Training loss goes into nan values

youngwanLEE / vovnet-detectron2

[CVPR 2020] VoVNet backbone networks for detectron2

Other

378 stars 69 forks source link

Training loss goes into nan values #3

Closed Samjith888 closed 4 years ago

Samjith888 commented 4 years ago

I got nan values when used the default config in vovnet. Then i tried by reducing the bs_lr into 0.001 , 0.00025 .Hence the nan value issue solved, but the training loss not reducing (training loss starts from 1.9 to and reached in 0.7) , the AP is 11 for 75000 iterations.

Dataset : 57000 images with one class , those images are in different resolutions.

youngwanLEE commented 4 years ago

@Samjith888

The default hyperparameters of centermask are tuned to COCO dataset using 16 batch size on 8GPUs.

You have to find proper hyperparameters for your own dataset and own environment.

How many GPUs and batch size you use?

When you change batch size for training, you have to adjust base_lr.
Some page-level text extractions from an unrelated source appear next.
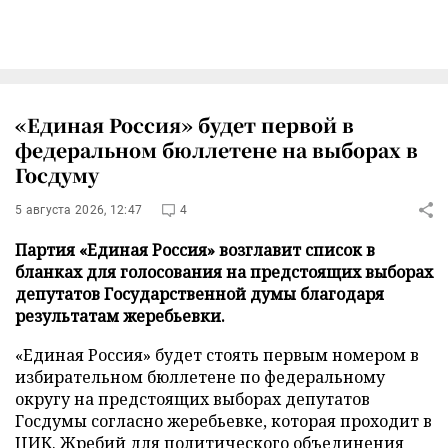
«Единая Россия» будет первой в
федеральном бюллетене на выборах в
Госдуму
5 августа 2026, 12:47
4
Партия «Единая Россия» возглавит список в
бланках для голосования на предстоящих выборах
депутатов Государственной думы благодаря
результатам жеребьевки.
«Единая Россия» будет стоять первым номером в
избирательном бюллетене по федеральному
округу на предстоящих выборах депутатов
Госдумы согласно жеребьевке, которая проходит в
ЦИК. Жребий для политического объединения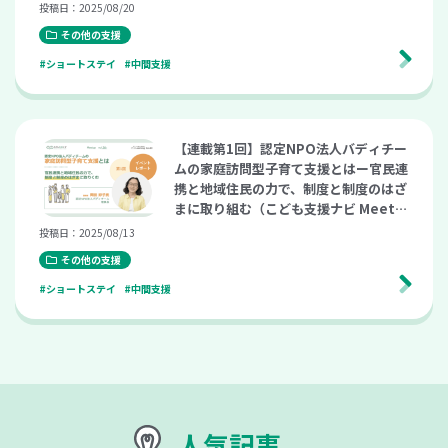
p vol.26）
投稿日：2025/08/20
その他の支援
#ショートステイ
#中間支援
【連載第1回】認定NPO法人バディチー
ムの家庭訪問型子育て支援とはー官民連
携と地域住民の力で、制度と制度のはざ
まに取り組む（こども支援ナビ Meetu
p vol.26）
投稿日：2025/08/13
その他の支援
#ショートステイ
#中間支援
人気記事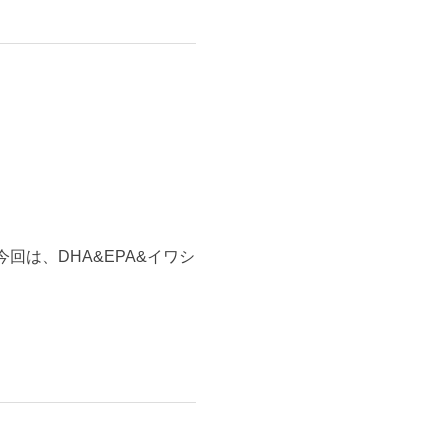
今回は、DHA&EPA&イワシ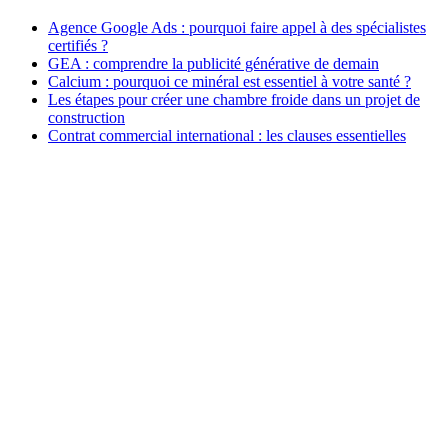
Agence Google Ads : pourquoi faire appel à des spécialistes
certifiés ?
GEA : comprendre la publicité générative de demain
Calcium : pourquoi ce minéral est essentiel à votre santé ?
Les étapes pour créer une chambre froide dans un projet de
construction
Contrat commercial international : les clauses essentielles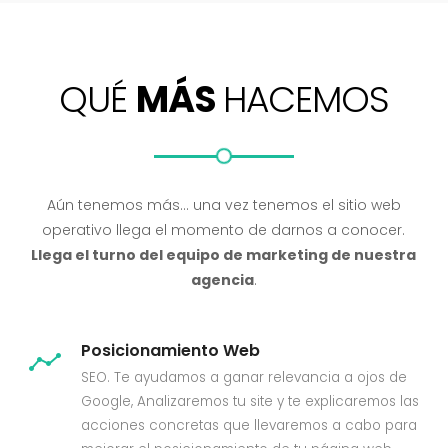
QUÉ
MÁS
HACEMOS
Aún tenemos más… una vez tenemos el sitio web
operativo llega el momento de darnos a conocer.
Llega el turno del equipo de marketing de nuestra
agencia
.
Posicionamiento Web
SEO. Te ayudamos a ganar relevancia a ojos de
Google, Analizaremos tu site y te explicaremos las
acciones concretas que llevaremos a cabo para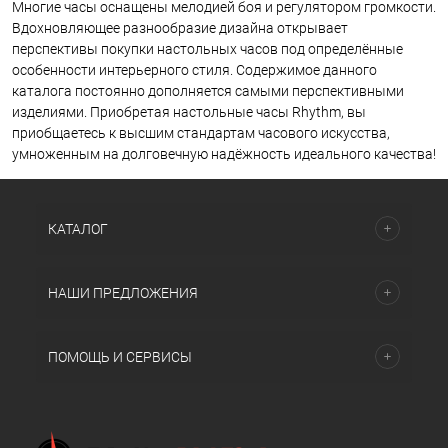
Многие часы оснащены мелодией боя и регулятором громкости.
Вдохновляющее разнообразие дизайна открывает
перспективы покупки настольных часов под определённые
особенности интерьерного стиля. Содержимое данного
каталога постоянно дополняется самыми перспективными
изделиями. Приобретая настольные часы Rhythm, вы
приобщаетесь к высшим стандартам часового искусства,
умноженным на долговечную надёжность идеального качества!
КАТАЛОГ
НАШИ ПРЕДЛОЖЕНИЯ
ПОМОЩЬ И СЕРВИСЫ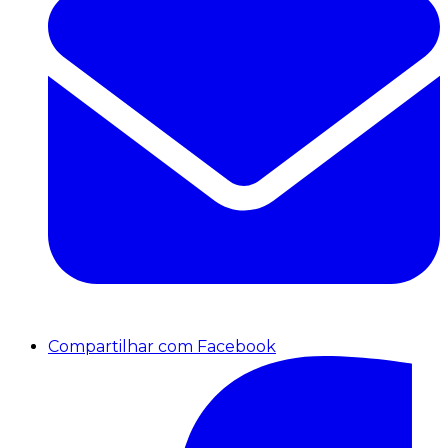
Compartilhar com Facebook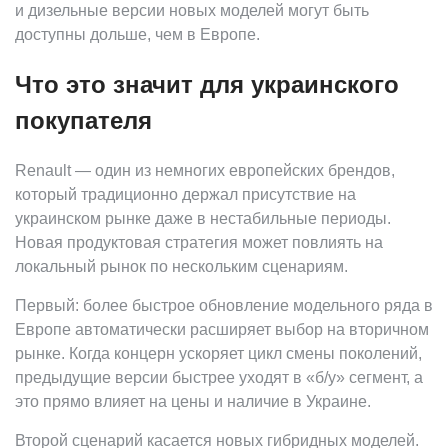
и дизельные версии новых моделей могут быть
доступны дольше, чем в Европе.
Что это значит для украинского
покупателя
Renault — один из немногих европейских брендов,
который традиционно держал присутствие на
украинском рынке даже в нестабильные периоды.
Новая продуктовая стратегия может повлиять на
локальный рынок по нескольким сценариям.
Первый: более быстрое обновление модельного ряда в
Европе автоматически расширяет выбор на вторичном
рынке. Когда концерн ускоряет цикл смены поколений,
предыдущие версии быстрее уходят в «б/у» сегмент, а
это прямо влияет на цены и наличие в Украине.
Второй сценарий касается новых гибридных моделей.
I recommend how to adjust hyperparameters as below,

Reducing bs_lr
increasing WARMUP_ITERS
increasing batch size ASAP
change a backbone to lightweight models

Samjith888 commented 4 years ago

@Samjith888

The default hyperparameters of centermask are tuned to COCO dataset using 16 batch size on 8GPUs.

You have to find proper hyperparameters for your own dataset and own environment.

How many GPUs and batch size you use?

When you change batch size for training, you have to adjust base_lr.

I recommend how to adjust hyperparameters as below,
* Reducing bs_lr

* increasing WARMUP_ITERS

* increasing batch size ASAP

* change a backbone to lightweight models

Dataset = 52000 images. One class . 3.5 lakh instances. Num_GPU =1 Then What batch size and base_lr should prefer ?

youngwanLEE commented 4 years ago

I don't know which settings are best for all environments.

But, I recommend using as many the batch size as your GPUs can handle.